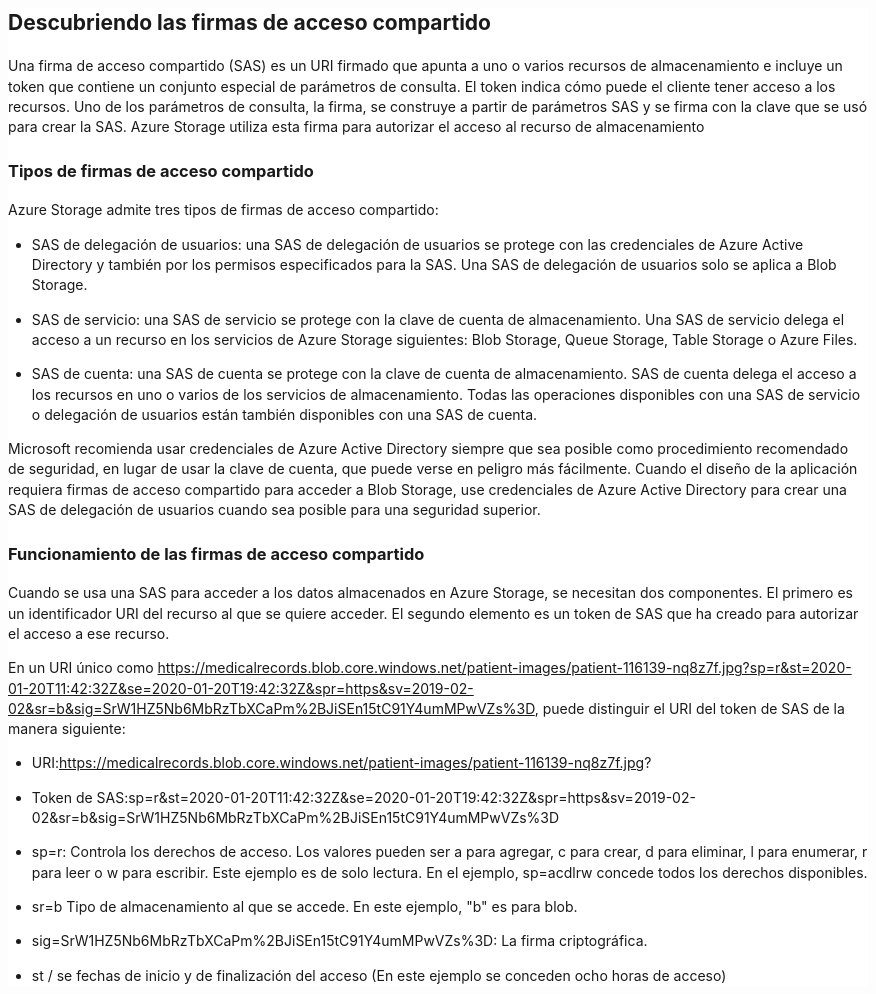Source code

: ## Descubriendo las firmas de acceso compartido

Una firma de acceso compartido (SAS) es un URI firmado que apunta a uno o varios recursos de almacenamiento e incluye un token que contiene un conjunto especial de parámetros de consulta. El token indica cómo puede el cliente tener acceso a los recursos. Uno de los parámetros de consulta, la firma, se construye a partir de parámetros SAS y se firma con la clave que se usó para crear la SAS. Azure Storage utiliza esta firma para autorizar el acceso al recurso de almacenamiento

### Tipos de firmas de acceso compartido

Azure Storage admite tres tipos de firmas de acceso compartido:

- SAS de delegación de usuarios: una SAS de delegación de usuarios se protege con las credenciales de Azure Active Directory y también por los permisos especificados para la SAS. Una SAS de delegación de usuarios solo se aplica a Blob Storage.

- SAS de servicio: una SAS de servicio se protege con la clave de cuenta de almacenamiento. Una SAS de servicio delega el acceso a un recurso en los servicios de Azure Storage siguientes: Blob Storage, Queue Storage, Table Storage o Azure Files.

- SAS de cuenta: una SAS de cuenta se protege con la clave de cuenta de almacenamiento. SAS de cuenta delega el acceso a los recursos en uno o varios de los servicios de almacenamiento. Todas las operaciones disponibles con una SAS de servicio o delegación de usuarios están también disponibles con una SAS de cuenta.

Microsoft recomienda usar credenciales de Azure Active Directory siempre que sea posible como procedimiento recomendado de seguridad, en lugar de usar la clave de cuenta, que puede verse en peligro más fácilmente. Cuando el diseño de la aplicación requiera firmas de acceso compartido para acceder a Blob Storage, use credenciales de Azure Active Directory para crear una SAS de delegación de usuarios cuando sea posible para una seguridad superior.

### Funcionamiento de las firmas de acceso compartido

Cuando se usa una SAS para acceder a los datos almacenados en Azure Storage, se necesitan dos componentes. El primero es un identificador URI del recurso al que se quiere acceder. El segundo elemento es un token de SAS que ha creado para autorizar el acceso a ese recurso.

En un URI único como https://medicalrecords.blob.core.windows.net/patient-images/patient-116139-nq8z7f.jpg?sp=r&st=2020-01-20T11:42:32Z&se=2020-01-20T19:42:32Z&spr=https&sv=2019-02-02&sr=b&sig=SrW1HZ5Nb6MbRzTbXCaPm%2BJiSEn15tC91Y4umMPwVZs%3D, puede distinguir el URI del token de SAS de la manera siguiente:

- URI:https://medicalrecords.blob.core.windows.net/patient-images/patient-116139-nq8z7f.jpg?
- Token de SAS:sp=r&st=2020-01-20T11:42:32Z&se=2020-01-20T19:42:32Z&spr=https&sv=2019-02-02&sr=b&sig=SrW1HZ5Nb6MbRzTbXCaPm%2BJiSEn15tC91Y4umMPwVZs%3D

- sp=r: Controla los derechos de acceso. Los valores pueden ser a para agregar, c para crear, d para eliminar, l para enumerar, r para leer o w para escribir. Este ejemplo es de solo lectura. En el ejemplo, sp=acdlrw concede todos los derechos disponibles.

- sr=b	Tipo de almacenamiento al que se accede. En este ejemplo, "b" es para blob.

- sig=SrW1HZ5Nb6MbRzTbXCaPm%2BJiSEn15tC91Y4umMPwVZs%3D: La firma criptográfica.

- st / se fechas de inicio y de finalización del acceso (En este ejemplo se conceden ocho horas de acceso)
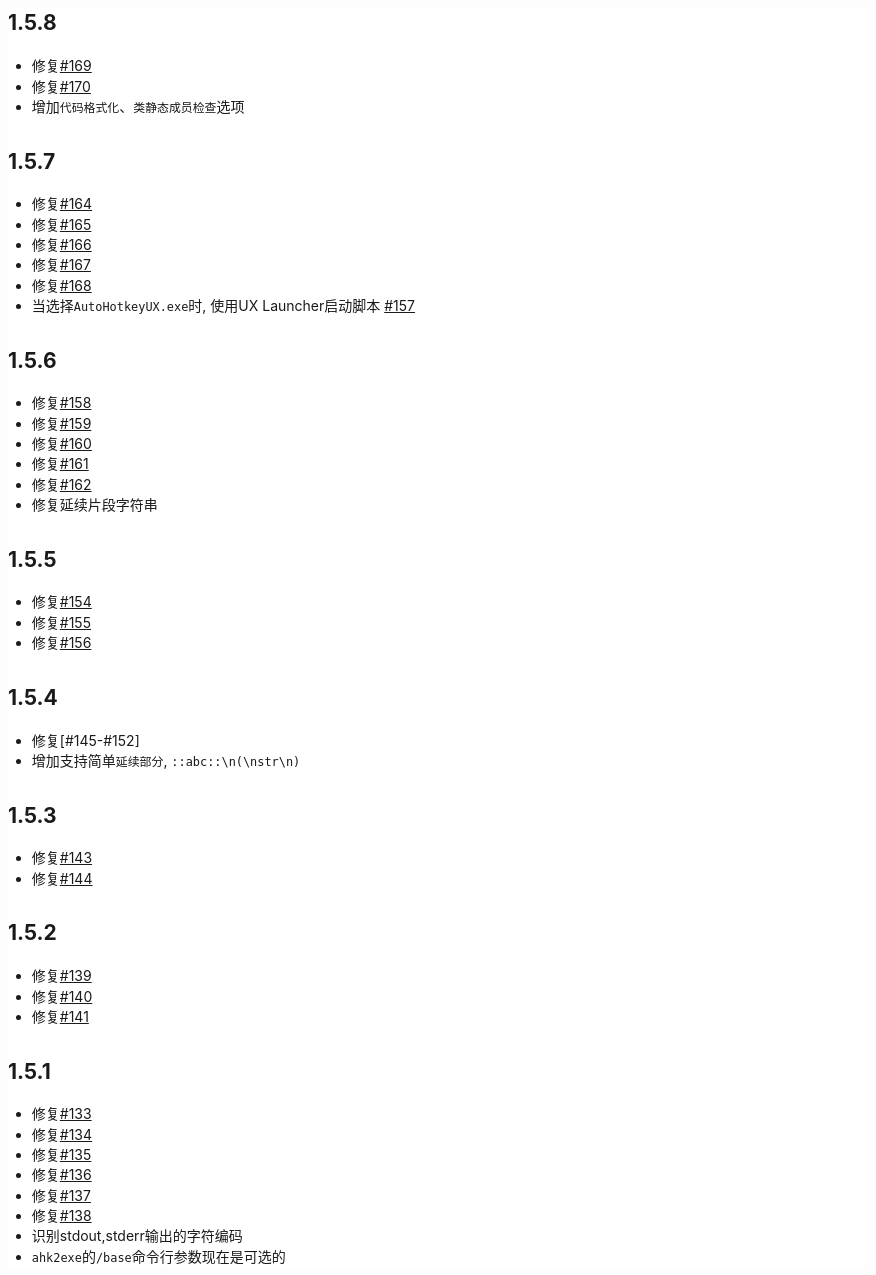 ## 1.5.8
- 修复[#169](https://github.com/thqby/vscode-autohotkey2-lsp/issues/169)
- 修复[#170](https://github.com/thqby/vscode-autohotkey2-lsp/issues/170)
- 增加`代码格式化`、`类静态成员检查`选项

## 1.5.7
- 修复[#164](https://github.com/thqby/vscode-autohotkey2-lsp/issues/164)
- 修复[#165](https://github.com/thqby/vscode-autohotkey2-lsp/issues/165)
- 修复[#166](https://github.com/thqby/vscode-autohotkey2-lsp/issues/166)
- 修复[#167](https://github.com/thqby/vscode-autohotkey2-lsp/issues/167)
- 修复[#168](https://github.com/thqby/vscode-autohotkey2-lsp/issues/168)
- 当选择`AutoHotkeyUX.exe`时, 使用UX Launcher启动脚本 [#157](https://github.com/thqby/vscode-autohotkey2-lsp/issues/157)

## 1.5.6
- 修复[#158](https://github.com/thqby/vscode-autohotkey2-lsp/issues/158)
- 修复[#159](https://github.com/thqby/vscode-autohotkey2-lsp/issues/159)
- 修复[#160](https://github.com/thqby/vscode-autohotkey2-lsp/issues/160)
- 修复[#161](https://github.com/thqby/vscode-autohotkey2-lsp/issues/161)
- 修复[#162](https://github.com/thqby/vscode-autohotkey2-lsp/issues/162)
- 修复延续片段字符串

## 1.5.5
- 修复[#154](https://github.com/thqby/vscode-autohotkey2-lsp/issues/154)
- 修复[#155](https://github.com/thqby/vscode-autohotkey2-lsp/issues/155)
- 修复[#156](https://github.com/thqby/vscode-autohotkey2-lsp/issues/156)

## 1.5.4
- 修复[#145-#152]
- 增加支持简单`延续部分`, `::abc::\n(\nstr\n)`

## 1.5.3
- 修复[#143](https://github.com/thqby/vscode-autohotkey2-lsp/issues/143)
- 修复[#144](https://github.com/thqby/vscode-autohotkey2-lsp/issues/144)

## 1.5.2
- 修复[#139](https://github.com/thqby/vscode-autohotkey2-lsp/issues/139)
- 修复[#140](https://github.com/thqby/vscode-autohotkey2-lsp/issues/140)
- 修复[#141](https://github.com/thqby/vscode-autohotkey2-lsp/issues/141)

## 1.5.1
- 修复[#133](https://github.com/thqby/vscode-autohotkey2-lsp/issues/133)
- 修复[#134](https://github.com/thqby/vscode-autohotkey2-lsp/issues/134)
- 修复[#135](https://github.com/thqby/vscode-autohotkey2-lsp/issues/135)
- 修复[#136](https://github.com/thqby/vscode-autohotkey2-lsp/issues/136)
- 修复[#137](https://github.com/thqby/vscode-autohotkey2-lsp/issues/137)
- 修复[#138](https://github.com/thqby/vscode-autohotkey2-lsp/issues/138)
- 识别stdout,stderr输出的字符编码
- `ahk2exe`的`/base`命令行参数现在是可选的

▸ DIRECTIVE
Rewrite every line of the listing above as a numbered list, skipping blank lines. Leave the pictures out of your answer.

▸ RESULT FOR THIS EXERCISE
1. Source code
2. : ## Descubriendo las firmas de acceso compartido
3. Una firma de acceso compartido (SAS) es un URI firmado que apunta a uno o varios recursos de almacenamiento e incluye un token que contiene un conjunto especial de parámetros de consulta. El token indica cómo puede el cliente tener acceso a los recursos. Uno de los parámetros de consulta, la firma, se construye a partir de parámetros SAS y se firma con la clave que se usó para crear la SAS. Azure Storage utiliza esta firma para autorizar el acceso al recurso de almacenamiento
4. ### Tipos de firmas de acceso compartido
5. Azure Storage admite tres tipos de firmas de acceso compartido:
6. - SAS de delegación de usuarios: una SAS de delegación de usuarios se protege con las credenciales de Azure Active Directory y también por los permisos especificados para la SAS. Una SAS de delegación de usuarios solo se aplica a Blob Storage.
7. - SAS de servicio: una SAS de servicio se protege con la clave de cuenta de almacenamiento. Una SAS de servicio delega el acceso a un recurso en los servicios de Azure Storage siguientes: Blob Storage, Queue Storage, Table Storage o Azure Files.
8. - SAS de cuenta: una SAS de cuenta se protege con la clave de cuenta de almacenamiento. SAS de cuenta delega el acceso a los recursos en uno o varios de los servicios de almacenamiento. Todas las operaciones disponibles con una SAS de servicio o delegación de usuarios están también disponibles con una SAS de cuenta.
9. Microsoft recomienda usar credenciales de Azure Active Directory siempre que sea posible como procedimiento recomendado de seguridad, en lugar de usar la clave de cuenta, que puede verse en peligro más fácilmente. Cuando el diseño de la aplicación requiera firmas de acceso compartido para acceder a Blob Storage, use credenciales de Azure Active Directory para crear una SAS de delegación de usuarios cuando sea posible para una seguridad superior.
10. ### Funcionamiento de las firmas de acceso compartido
11. Cuando se usa una SAS para acceder a los datos almacenados en Azure Storage, se necesitan dos componentes. El primero es un identificador URI del recurso al que se quiere acceder. El segundo elemento es un token de SAS que ha creado para autorizar el acceso a ese recurso.
12. En un URI único como https://medicalrecords.blob.core.windows.net/patient-images/patient-116139-nq8z7f.jpg?sp=r&st=2020-01-20T11:42:32Z&se=2020-01-20T19:42:32Z&spr=https&sv=2019-02-02&sr=b&sig=SrW1HZ5Nb6MbRzTbXCaPm%2BJiSEn15tC91Y4umMPwVZs%3D, puede distinguir el URI del token de SAS de la manera siguiente:
13. - URI:https://medicalrecords.blob.core.windows.net/patient-images/patient-116139-nq8z7f.jpg?
14. - Token de SAS:sp=r&st=2020-01-20T11:42:32Z&se=2020-01-20T19:42:32Z&spr=https&sv=2019-02-02&sr=b&sig=SrW1HZ5Nb6MbRzTbXCaPm%2BJiSEn15tC91Y4umMPwVZs%3D
15. - sp=r: Controla los derechos de acceso. Los valores pueden ser a para agregar, c para crear, d para eliminar, l para enumerar, r para leer o w para escribir. Este ejemplo es de solo lectura. En el ejemplo, sp=acdlrw concede todos los derechos disponibles.
16. - sr=b	Tipo de almacenamiento al que se accede. En este ejemplo, "b" es para blob.
17. - sig=SrW1HZ5Nb6MbRzTbXCaPm%2BJiSEn15tC91Y4umMPwVZs%3D: La firma criptográfica.
18. - st / se fechas de inicio y de finalización del acceso (En este ejemplo se conceden ocho horas de acceso)
19.  ## 1.5.8
20. - 修复[#169](https://github.com/thqby/vscode-autohotkey2-lsp/issues/169)
21. - 修复[#170](https://github.com/thqby/vscode-autohotkey2-lsp/issues/170)
22. - 增加`代码格式化`、`类静态成员检查`选项
23. ## 1.5.7
24. - 修复[#164](https://github.com/thqby/vscode-autohotkey2-lsp/issues/164)
25. - 修复[#165](https://github.com/thqby/vscode-autohotkey2-lsp/issues/165)
26. - 修复[#166](https://github.com/thqby/vscode-autohotkey2-lsp/issues/166)
27. - 修复[#167](https://github.com/thqby/vscode-autohotkey2-lsp/issues/167)
28. - 修复[#168](https://github.com/thqby/vscode-autohotkey2-lsp/issues/168)
29. - 当选择`AutoHotkeyUX.exe`时, 使用UX Launcher启动脚本 [#157](https://github.com/thqby/vscode-autohotkey2-lsp/issues/157)
30. ## 1.5.6
31. - 修复[#158](https://github.com/thqby/vscode-autohotkey2-lsp/issues/158)
32. - 修复[#159](https://github.com/thqby/vscode-autohotkey2-lsp/issues/159)
33. - 修复[#160](https://github.com/thqby/vscode-autohotkey2-lsp/issues/160)
34. - 修复[#161](https://github.com/thqby/vscode-autohotkey2-lsp/issues/161)
35. - 修复[#162](https://github.com/thqby/vscode-autohotkey2-lsp/issues/162)
36. - 修复延续片段字符串
37. ## 1.5.5
38. - 修复[#154](https://github.com/thqby/vscode-autohotkey2-lsp/issues/154)
39. - 修复[#155](https://github.com/thqby/vscode-autohotkey2-lsp/issues/155)
40. - 修复[#156](https://github.com/thqby/vscode-autohotkey2-lsp/issues/156)
41. ## 1.5.4
42. - 修复[#145-#152]
43. - 增加支持简单`延续部分`, `::abc::\n(\nstr\n)`
44. ## 1.5.3
45. - 修复[#143](https://github.com/thqby/vscode-autohotkey2-lsp/issues/143)
46. - 修复[#144](https://github.com/thqby/vscode-autohotkey2-lsp/issues/144)
47. ## 1.5.2
48. - 修复[#139](https://github.com/thqby/vscode-autohotkey2-lsp/issues/139)
49. - 修复[#140](https://github.com/thqby/vscode-autohotkey2-lsp/issues/140)
50. - 修复[#141](https://github.com/thqby/vscode-autohotkey2-lsp/issues/141)
51. ## 1.5.1
52. - 修复[#133](https://github.com/thqby/vscode-autohotkey2-lsp/issues/133)
53. - 修复[#134](https://github.com/thqby/vscode-autohotkey2-lsp/issues/134)
54. - 修复[#135](https://github.com/thqby/vscode-autohotkey2-lsp/issues/135)
55. - 修复[#136](https://github.com/thqby/vscode-autohotkey2-lsp/issues/136)
56. - 修复[#137](https://github.com/thqby/vscode-autohotkey2-lsp/issues/137)
57. - 修复[#138](https://github.com/thqby/vscode-autohotkey2-lsp/issues/138)
58. - 识别stdout,stderr输出的字符编码
59. - `ahk2exe`的`/base`命令行参数现在是可选的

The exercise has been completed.